(Items listed in a dataset)

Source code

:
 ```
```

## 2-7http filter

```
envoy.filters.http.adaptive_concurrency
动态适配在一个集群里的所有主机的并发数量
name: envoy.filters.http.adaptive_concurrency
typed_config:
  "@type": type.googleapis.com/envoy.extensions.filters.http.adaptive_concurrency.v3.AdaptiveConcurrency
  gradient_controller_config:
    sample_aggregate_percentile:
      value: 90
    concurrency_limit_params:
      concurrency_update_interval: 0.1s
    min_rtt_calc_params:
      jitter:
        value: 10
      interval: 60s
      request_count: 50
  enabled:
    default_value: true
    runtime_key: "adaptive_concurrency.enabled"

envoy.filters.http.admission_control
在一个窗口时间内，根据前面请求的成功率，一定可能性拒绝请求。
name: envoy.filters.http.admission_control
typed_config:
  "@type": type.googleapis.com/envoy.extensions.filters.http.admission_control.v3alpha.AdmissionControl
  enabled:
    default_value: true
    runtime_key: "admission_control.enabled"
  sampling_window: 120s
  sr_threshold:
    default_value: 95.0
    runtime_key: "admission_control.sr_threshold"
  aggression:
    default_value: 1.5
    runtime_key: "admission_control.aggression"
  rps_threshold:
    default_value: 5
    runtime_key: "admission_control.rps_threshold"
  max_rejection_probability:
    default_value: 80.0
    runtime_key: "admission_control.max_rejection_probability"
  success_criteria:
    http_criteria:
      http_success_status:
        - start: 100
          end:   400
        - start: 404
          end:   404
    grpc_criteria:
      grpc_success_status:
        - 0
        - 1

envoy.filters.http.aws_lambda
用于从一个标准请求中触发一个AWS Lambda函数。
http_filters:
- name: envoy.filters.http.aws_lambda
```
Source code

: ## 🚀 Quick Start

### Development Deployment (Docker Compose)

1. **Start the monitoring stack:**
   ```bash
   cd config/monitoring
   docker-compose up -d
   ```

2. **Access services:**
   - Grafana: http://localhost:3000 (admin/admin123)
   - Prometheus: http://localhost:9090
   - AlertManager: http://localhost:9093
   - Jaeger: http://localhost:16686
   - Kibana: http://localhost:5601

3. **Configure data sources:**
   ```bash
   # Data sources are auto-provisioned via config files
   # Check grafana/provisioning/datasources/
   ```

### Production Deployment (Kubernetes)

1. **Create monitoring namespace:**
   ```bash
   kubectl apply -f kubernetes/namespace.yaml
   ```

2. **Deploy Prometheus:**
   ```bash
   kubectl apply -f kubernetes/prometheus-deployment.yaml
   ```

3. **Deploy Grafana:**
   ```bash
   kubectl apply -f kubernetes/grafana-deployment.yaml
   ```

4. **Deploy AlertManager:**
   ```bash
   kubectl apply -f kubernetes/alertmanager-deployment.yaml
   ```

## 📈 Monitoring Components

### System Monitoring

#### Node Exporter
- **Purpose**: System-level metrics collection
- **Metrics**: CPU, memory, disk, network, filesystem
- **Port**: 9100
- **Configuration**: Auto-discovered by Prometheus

Task prompt »
Your response must consist of every line above, reproduced exactly.

Written response »
Source code

:
 ```
```

## 2-7http filter

```
envoy.filters.http.adaptive_concurrency
动态适配在一个集群里的所有主机的并发数量
name: envoy.filters.http.adaptive_concurrency
typed_config:
  "@type": type.googleapis.com/envoy.extensions.filters.http.adaptive_concurrency.v3.AdaptiveConcurrency
  gradient_controller_config:
    sample_aggregate_percentile:
      value: 90
    concurrency_limit_params:
      concurrency_update_interval: 0.1s
    min_rtt_calc_params:
      jitter:
        value: 10
      interval: 60s
      request_count: 50
  enabled:
    default_value: true
    runtime_key: "adaptive_concurrency.enabled"

envoy.filters.http.admission_control
在一个窗口时间内，根据前面请求的成功率，一定可能性拒绝请求。
name: envoy.filters.http.admission_control
typed_config:
  "@type": type.googleapis.com/envoy.extensions.filters.http.admission_control.v3alpha.AdmissionControl
  enabled:
    default_value: true
    runtime_key: "admission_control.enabled"
  sampling_window: 120s
  sr_threshold:
    default_value: 95.0
    runtime_key: "admission_control.sr_threshold"
  aggression:
    default_value: 1.5
    runtime_key: "admission_control.aggression"
  rps_threshold:
    default_value: 5
    runtime_key: "admission_control.rps_threshold"
  max_rejection_probability:
    default_value: 80.0
    runtime_key: "admission_control.max_rejection_probability"
  success_criteria:
    http_criteria:
      http_success_status:
        - start: 100
          end:   400
        - start: 404
          end:   404
    grpc_criteria:
      grpc_success_status:
        - 0
        - 1

envoy.filters.http.aws_lambda
用于从一个标准请求中触发一个AWS Lambda函数。
http_filters:
- name: envoy.filters.http.aws_lambda
```
Source code

: ## 🚀 Quick Start

### Development Deployment (Docker Compose)

1. **Start the monitoring stack:**
   ```bash
   cd config/monitoring
   docker-compose up -d
   ```

2. **Access services:**
   - Grafana: http://localhost:3000 (admin/admin123)
   - Prometheus: http://localhost:9090
   - AlertManager: http://localhost:9093
   - Jaeger: http://localhost:16686
   - Kibana: http://localhost:5601

3. **Configure data sources:**
   ```bash
   # Data sources are auto-provisioned via config files
   # Check grafana/provisioning/datasources/
   ```

### Production Deployment (Kubernetes)

1. **Create monitoring namespace:**
   ```bash
   kubectl apply -f kubernetes/namespace.yaml
   ```

2. **Deploy Prometheus:**
   ```bash
   kubectl apply -f kubernetes/prometheus-deployment.yaml
   ```

3. **Deploy Grafana:**
   ```bash
   kubectl apply -f kubernetes/grafana-deployment.yaml
   ```

4. **Deploy AlertManager:**
   ```bash
   kubectl apply -f kubernetes/alertmanager-deployment.yaml
   ```

## 📈 Monitoring Components

### System Monitoring

#### Node Exporter
- **Purpose**: System-level metrics collection
- **Metrics**: CPU, memory, disk, network, filesystem
- **Port**: 9100
- **Configuration**: Auto-discovered by Prometheus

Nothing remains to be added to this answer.